Scott, that definitely has the ring of truth to it!---and I'll drink to that!

Hey guys, notice something? The troll has been dispatched, we've taken over the thread and are having yet another hilarious mellow MT party on it... Trolls, take notice, that's what happens to you here!  :ultracool


----------



## morph4me (Dec 13, 2006)

I'll drink to that :drink2tha. Wow I feel smarter already


----------



## matt.m (Dec 13, 2006)

I once did my rendition of Band on the Run in France.  A few of the troops were stupid enough to raise their hand after I asked who told me to shut up.  

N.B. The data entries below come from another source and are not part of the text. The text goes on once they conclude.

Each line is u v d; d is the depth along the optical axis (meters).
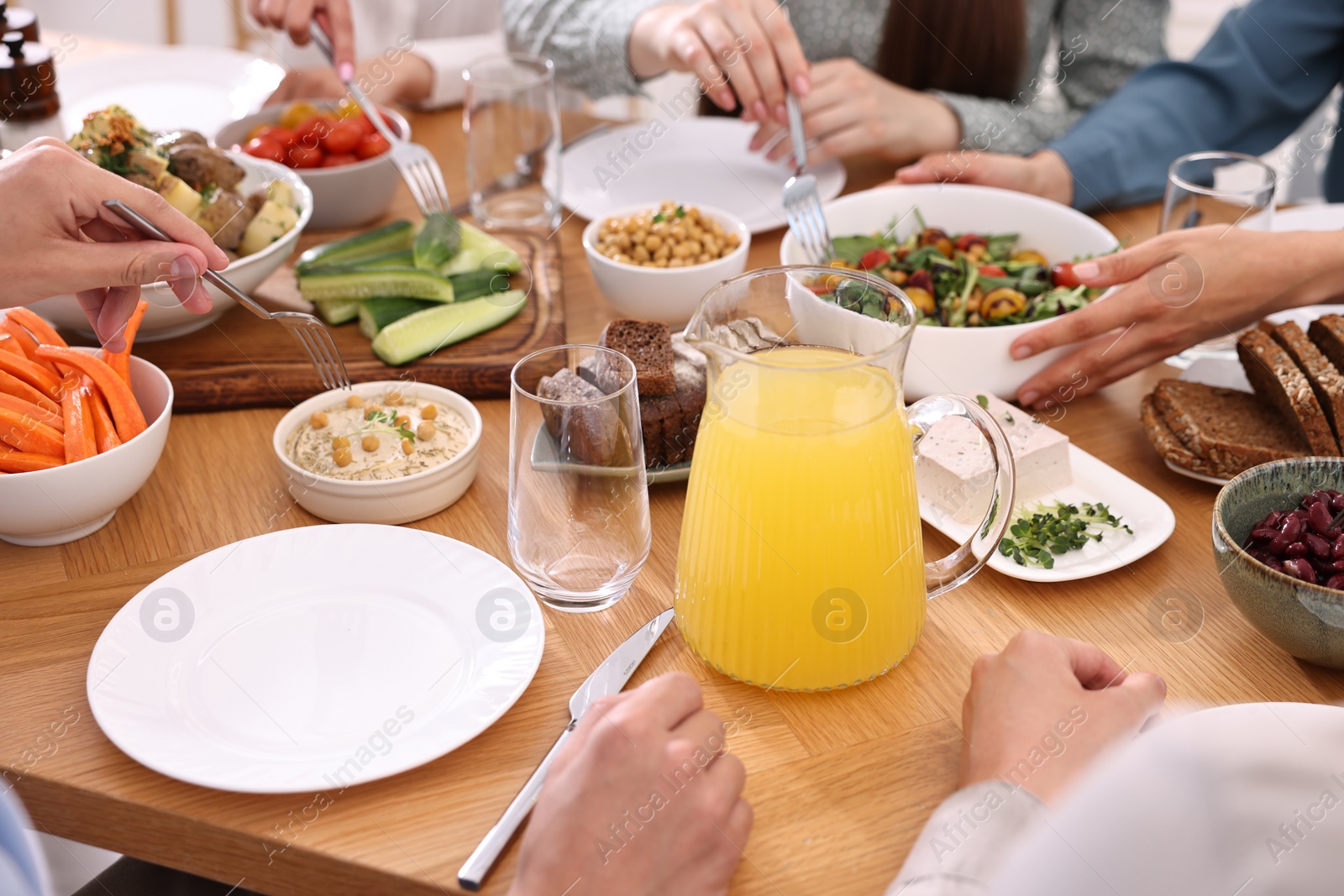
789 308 0.70
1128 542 0.86
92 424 0.87
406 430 0.92
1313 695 0.72
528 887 0.57
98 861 1.15
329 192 1.32
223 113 1.60
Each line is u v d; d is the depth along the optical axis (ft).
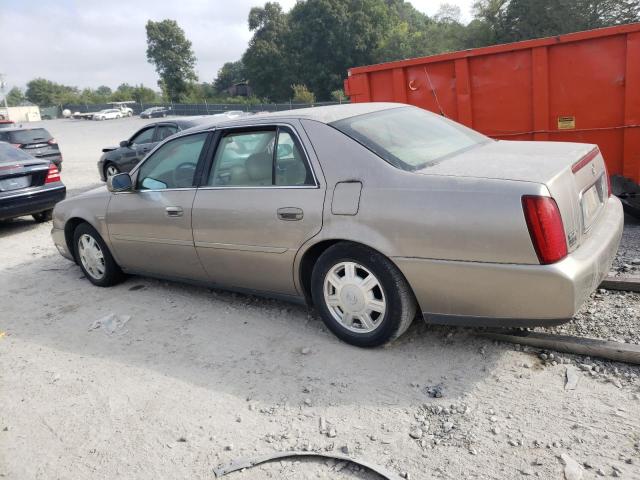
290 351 12.67
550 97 19.08
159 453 9.74
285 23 256.52
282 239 12.57
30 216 34.42
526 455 8.61
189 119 36.70
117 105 235.61
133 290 17.99
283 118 12.97
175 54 296.71
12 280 20.74
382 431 9.60
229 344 13.41
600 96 18.21
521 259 9.63
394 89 22.59
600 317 12.13
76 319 16.16
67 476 9.45
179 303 16.38
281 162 12.72
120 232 16.78
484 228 9.83
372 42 237.86
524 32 112.57
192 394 11.45
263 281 13.60
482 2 122.62
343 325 12.35
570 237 9.85
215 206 13.80
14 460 10.04
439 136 13.07
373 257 11.21
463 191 10.11
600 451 8.46
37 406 11.68
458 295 10.47
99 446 10.13
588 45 18.01
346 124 12.30
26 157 30.68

I made them do mountain climbers on the deck while I finished the song. sniff sniff.  The good old days.  I was the most intelligent guy in the world that night, just ask me I would have told you.


----------



## Drac (Dec 13, 2006)

morph4me said:


> I'll drink to that :drink2tha. Wow I feel smarter already


 
Save some for me morph!!!


----------



## morph4me (Dec 13, 2006)

Drac said:


> Save some for me morph!!!


 
:drinky: Sure, sometimes when I drink, my head gets so full that I lose my balance, it's nice to have someone to hold onto when that happens.


----------



## exile (Dec 13, 2006)

morph4me said:


> :drinky: Sure, sometimes when I drink, my head gets so full that I lose my balance, it's nice to have someone to hold onto when that happens.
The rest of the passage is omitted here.